By Lucie Macias
In the year since I joined the Democratic Socialists of America, I’ve lost track of how many times I’ve been asked why I’m a socialist. I always try to give a good answer, changing my response each time, but I never really feel like I properly explain it.
Does anyone have a good elevator pitch for why they’re a socialist?
Perhaps some of you do, but I know I don’t. Did I become a socialist the first time I lost my free lunch ticket in kindergarten, and the lunch lady that knew my grandma took pity on me and gave me lunch anyway? Was it the first time I saw a neighbor evicted in the rain when I was in the fourth grade? Or maybe it was one of several times my mom was injured at her factory job and still worked her overnight shift after dropping me off at a friend’s house so I wouldn’t be home alone all night.
Could it be something much bigger than my own lived experiences? It could be how systems of oppression like racism and sexism work together to cause suffering and divide us instead of unite us. It could be capitalism’s devastating effect on the planet, and the way it causes environmental racism. It could be the fact that the United States has been at war my entire life.
The answer, of course, is a combination of all these things. After a year of trying to come up with the perfect answer, I’ve realized that there isn’t one simple explanation of why I became a socialist, but there is a simpler answer as to why I joined DSA.

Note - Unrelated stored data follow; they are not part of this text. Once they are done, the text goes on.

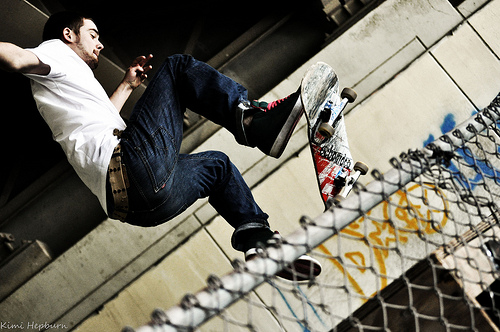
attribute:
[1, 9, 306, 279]
male — young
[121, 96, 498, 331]
fence — chain link, grey 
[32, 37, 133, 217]
shirt — white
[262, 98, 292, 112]
shoelaces — pink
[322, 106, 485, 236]
pole — metal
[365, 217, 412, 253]
painted star — yellow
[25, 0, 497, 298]
wall — tan color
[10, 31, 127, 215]
t-shirt — white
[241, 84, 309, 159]
shoe — black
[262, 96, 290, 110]
lace — red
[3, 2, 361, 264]
boy — skating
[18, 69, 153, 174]
shirt — white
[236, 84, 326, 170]
shoe — black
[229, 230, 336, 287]
shoe — black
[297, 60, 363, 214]
skateboard — white, red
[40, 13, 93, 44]
hair — black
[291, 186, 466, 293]
graffiti — yellow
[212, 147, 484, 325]
wall — concrete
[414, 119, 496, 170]
graffiti — blue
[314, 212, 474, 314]
fence — grey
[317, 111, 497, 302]
letters — brown, blue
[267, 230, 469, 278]
fence — chain link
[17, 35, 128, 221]
shirt — white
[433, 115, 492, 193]
graffiti — blue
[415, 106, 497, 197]
graffiti — blue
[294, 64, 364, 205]
skate board — white, red, black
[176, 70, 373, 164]
shoe — black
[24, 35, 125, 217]
shirt — white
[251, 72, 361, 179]
shoe — black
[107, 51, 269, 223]
pants — blue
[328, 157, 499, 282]
graffiti — yellow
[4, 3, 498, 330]
wall — brown, concrete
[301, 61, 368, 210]
skateboard — white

The night of the election I went to a concert with some friends to see Joshua Radin (Joshua, if you’re reading this… Join DSA). He began the concert by making sure we had all voted and telling us even if the results, which would begin rolling in shortly, were bad, he would sing us soothing lullabies. We mostly laughed, still under the impression that Trump couldn’t actually win. No way could the Democrats, imperfect as they were, lose such an easy election, right? I put my phone away and enjoyed the concert. At the end of the night, I took my phone out and checked the results. My stomach sank. It was still too early to call, polls were still open in many states, but it wasn’t looking good. We headed to a bar to continue the night, and things went from bad to worse. We watched states on the screen change to the bad kind of red. The crowd’s mood, usually upbeat for the bar’s $2 beer special that night, was foreign to me. Faces that were normally joyful had somber expressions. The hours passed and it hit me: Trump was going to be president. As we walked out of the bar, my friend asked if I had my passport. I did, because it was my only valid ID, and she said she did too. She joked that we could start driving to Canada and stay there, but I knew what I had to do.
I knew that I wasn’t going to give up. Giving up is not my thing. See, I was raised by two incredibly strong and resilient women, my mom and grandma, both of whom have made incredible sacrifices for their family and have always found ways to make things happen. So I needed to come up with a way to make the things that I wanted to happen, well, happen. I looked around and the group that seemed to have those answers was DSA, which I’d heard about through some Bernie campaign supporters I knew. After some initial problems signing up (due to so many people having the same idea I did) I officially paid my DSA dues and became a member. I started to get involved, slowly at first, but it wasn’t long before I was attending multiple meetings and actions every week. The more I got involved, the more I met incredibly intelligent and passionate people that were making things happen. I knew it was where I belonged.
I try to imagine how my life would’ve been different this past year if I hadn’t joined DSA. I think about meeting comrades at O’Hare to protest the Muslim Ban, in the streets of Chicago with the people for May Day, and again for Labor Day. I think about listening to a Texas comrade’s (Hey Kristian!) passionate speech at the National Convention. I think about Charlottesville, how amazing it was to simply be in the company of comrades after such a terrible tragedy. I think about how Chicago Alderman and DSA member Carlos Ramirez-Rosa stood his ground on BDS and we stood right there with him. How different would this past year have been without these experiences and without the friends I’ve made in DSA? I can only speculate, but the answer seems pretty bleak. I know we all have our paths and stories that brought us to socialism and DSA. Maybe like me you had to watch your family make sacrifices to survive, sacrifices that didn’t always work out and you learned hard lessons from. Or maybe not. Maybe you just understand the basic inhumanity of capitalism and decided it was time for something else. Sharing our stories, learning from each other, and making things happen with amazing comrades is why I’m not only renewing DSA membership, but switching to monthly dues.
Our work won’t always be easy. We won’t always agree on everything. Not every day can be full of wins like Election Day 2017, after all. The capitalists are betting on alienation keeping us down, but together a better world is possible, and I’m ready to keep building it with DSA.